Il tifoso, che pure ha giocato una gran partita sospingendo i propri ragazzi sulle ali di un costante, tangibile entusiasmo, aveva di che lustrarsi gli occhi al cospetto, oltre che dello svizzero, di un Jorginho in straordinaria crescita, di un Mertens ancora più frizzante del solito, di un gigantesco Pipita nei panni di un Re Mida col tocco magico nei piedi. Tutta un’altra storia, rispetto alla triste serata bergamasca e anche un ulteriore passo avanti rispetto al pur buono mercoledì romano, proprio nel momento giusto, quando il fiato viola sul collo era diventato fastidiosissimo.
A questo proposito, lasciate esprimere al tifoso una perplessità, anzi due. La prima: è proprio necessario tentare di battere i record di autolesionismo che pure ci appartengono, esponendo quel malinconico, ingiusto e stupido striscione in curva per contestare il presidente?
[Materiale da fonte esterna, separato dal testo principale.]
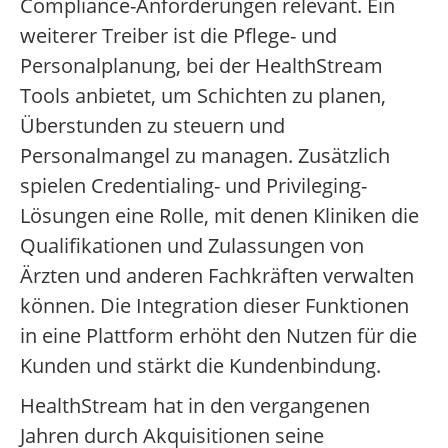
Compliance-Anforderungen relevant. Ein
weiterer Treiber ist die Pflege- und
Personalplanung, bei der HealthStream
Tools anbietet, um Schichten zu planen,
Überstunden zu steuern und
Personalmangel zu managen. Zusätzlich
spielen Credentialing- und Privileging-
Lösungen eine Rolle, mit denen Kliniken die
Qualifikationen und Zulassungen von
Ärzten und anderen Fachkräften verwalten
können. Die Integration dieser Funktionen
in eine Plattform erhöht den Nutzen für die
Kunden und stärkt die Kundenbindung.
HealthStream hat in den vergangenen
Jahren durch Akquisitionen seine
D’accordo, anche su queste colonne abbiamo espresso dubbi in merito alla campagna di rafforzamento di gennaio, che ci aspettavamo più incisiva e forse più veloce, con due acquisti su tre completati l’ultimo giorno. Ma è anche vero che Jorginho e Ghoulam hanno dimostrato di poter tranquillamente dire la loro, e dirla forte, già da subito, e nessuno sa abbastanza di Henrique per poter avere dubbi fondati. Viene da pensare che possano esserci altre motivazioni, di chissà quale natura, che portano qualche gruppo organizzato a orchestrare una contestazione che appare assolutamente insensata.
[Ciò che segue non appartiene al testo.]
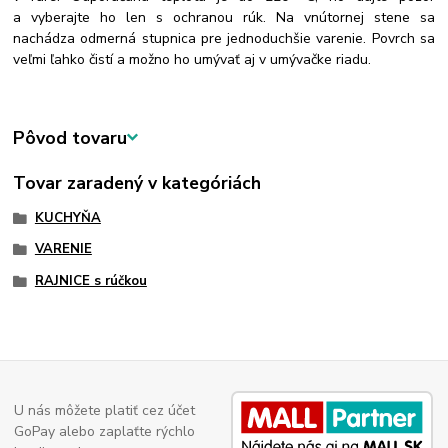
a vyberajte ho len s ochranou rúk. Na vnútornej stene sa
nachádza odmerná stupnica pre jednoduchšie varenie. Povrch sa
veľmi ľahko čistí a možno ho umývať aj v umývačke riadu.
Pôvod tovaru
Tovar zaradený v kategóriách
KUCHYŇA
VARENIE
RAJNICE s rúčkou
U nás môžete platiť cez účet
GoPay alebo zaplaťte rýchlo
La seconda perplessità: l’atteggiamento della comunità dei commentatori, soprattutto sui canali delle costose, professionali e onniscienti pay tv. Questi signori, peraltro senza mai usare un congiuntivo che sia uno, continuano a definire fallimentare il campionato degli azzurri, criticandone in maniera fastidiosamente sussiegosa il gioco, le scelte dell’allenatore, il colore delle maglie e perfino il modo di vincere attaccando senza sosta; preferiscono starsene là, con la faccia di circostanza, a discettare al capezzale dei Grandi Malati del calcio italiano, rossoneri e nerazzurri, guardandosi bene dal celebrare le belle vittorie degli altri.
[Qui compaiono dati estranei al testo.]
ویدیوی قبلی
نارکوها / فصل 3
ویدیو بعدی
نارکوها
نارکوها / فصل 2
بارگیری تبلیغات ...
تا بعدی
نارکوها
Sembra francamente ridicolo questo modo di fare, tanto più quando a essere schiantato è il reclamizzato nuovo Milan di Seedorf della scintillante campagna di gennaio, che tutto il sistema calcio vorrebbe presto di nuovo in sella al campionato. Invece, cari signori, illividite pure: a vincere è lo scomodo Napoli, quello che avrebbe fallito il campionato essendo in piena corsa per tre obiettivi ancora, al primissimo anno di un nuovo progetto tecnico che, ne siamo certi, produrrà immense soddisfazioni. E poi, cari signori, potrete anche far finta di non accorgervene: ma quando il miglior pubblico d’Italia, l’unico senza cori ottusi e beceri insulti, si raccoglie con la propria forza immensa attorno ai propri ragazzi, allora non ce n’è per nessuno. Come diciamo noi, è tutta ‘n’ata storia. Era la prova generale. Mercoledì torniamo in scena.